The New York Times on Friday discredited newly declassified documents tying liberal donor George Soros and Hillary Clinton to the false narrative that President Trump’s 2016 campaign colluded with the Russians to win the election.
It’s all Russian disinformation, reporters for the paper wrote.
The declassified documents “show the opposite” of Mrs. Clinton working to undermine Mr. Trump, they wrote, and “a key piece of supposed evidence for the claim that Mrs. Clinton approved a plan to tie Mr. Trump to Russia is not credible.”
The New York Times reported extensively during Mr. Trump’s first term on the politically charged and unverified narrative that Mr. Trump colluded with the Russians to win the White House.
The Washington Times reached out to the newspaper for comment.
Previously, the paper similarly discredited reports on the sordid and politically damaging contents of Hunter Biden’s laptop computer that were reported by the New York Post weeks before the 2020 presidential election. The laptop and its contents were real, but a New York Times headline on Oct. 18, 2020, covered the story with this headline about The Post’s scoop: “Some reporters withheld their bylines and questioned the credibility of an article that made the tabloid’s front page on Wednesday.”

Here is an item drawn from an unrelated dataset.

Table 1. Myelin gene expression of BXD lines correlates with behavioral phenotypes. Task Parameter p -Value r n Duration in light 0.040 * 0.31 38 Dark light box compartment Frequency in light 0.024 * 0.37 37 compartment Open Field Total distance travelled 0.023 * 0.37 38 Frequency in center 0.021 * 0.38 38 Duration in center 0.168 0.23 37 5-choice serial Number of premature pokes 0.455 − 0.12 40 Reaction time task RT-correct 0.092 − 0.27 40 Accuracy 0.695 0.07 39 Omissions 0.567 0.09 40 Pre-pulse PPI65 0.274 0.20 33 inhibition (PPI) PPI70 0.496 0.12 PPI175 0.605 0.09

SEE ALSO: FBI knew of Hillary Clinton-George Soros plan to spread Trump-Russia hoax, new docs reveal
On Friday, The New York Times downplayed the newly declassified emails Russians hacked from Mr. Soros’ left-wing Open Society Foundation and authored by an employee named Leonard Benardo that laid out plans to spread the Russia collusion hoax to “leading U.S. publications,” via entities connected to the FBI.

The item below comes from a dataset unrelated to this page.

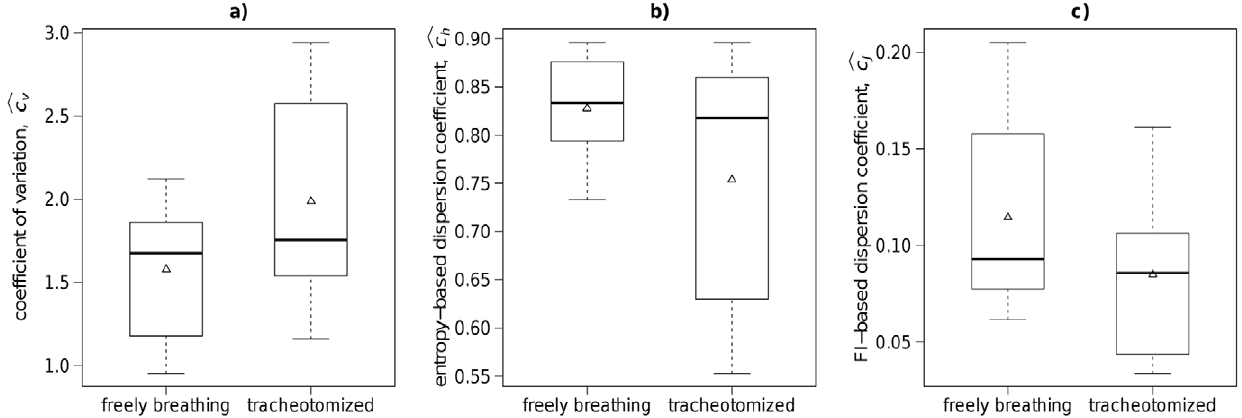
Figure 10. Box-and-whisker plots of estimated dispersion coefficients. The coefficients c v (panel a ), c h (panel b ), and c J (panel c ) estimated from the experimental data (spontaneously active rat olfactory neurons) are shown for two categories: freely breathing and tracheotomized rats. The lower and upper sides of the boxes denotes the first ( Q 1 ) and third ( Q 3 ) quartile, thick lines inside the boxes are medians, triangles denote mean values. The whiskers show the lowest and greatest data value between Q 1 { 1 : 5 | IQR and Q 3 z 1 : 5 | IQR (where IQR ~ Q 3 { Q 1 is interquartile range).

The newly revealed documents appear to show Hillary Clinton’s campaign was enthusiastically in on the plot, seeing it as a way to take the attention off Mrs. Clinton’s illegal email server and the thousands of government emails she secretly deleted while serving as secretary of state.
A Benardo email relayed that Mrs. Clinton “approved” of her campaign adviser’s “idea about Trump and Russian hackers hampering U.S. elections.”
He explained, “That should distract people from her own missing emails.”
The New York Times said they believe the emails never existed. Special Counsel John Durham’s 2023 report on the origins of the FBI’s probe in the Trump-Russia collusion allegations indicated, at least to them, that Mr. Durham determined those emails “were probably manufactured” by Russians.
The paper cited as evidence the statements by Mr. Benardo and others who said they did not write the damning emails, as well as a line written by Mr. Durham in his report criticizing the FBI’s basis for launching a secret investigation into Mr. Trump’s 2016 campaign.
Mr. Durham wrote that agents should have been more careful in launching the probe, “Whether or not the Clinton Plan intelligence was based on reliable or unreliable information, or was ultimately true or false.”
An Open Society Foundations spokesperson said in a statement to The Washington Times that “the claim that the Open Society Foundations helped orchestrate an FBI investigation is an outrageous falsehood … grounded in malicious disinformation traced to Russian intelligence.”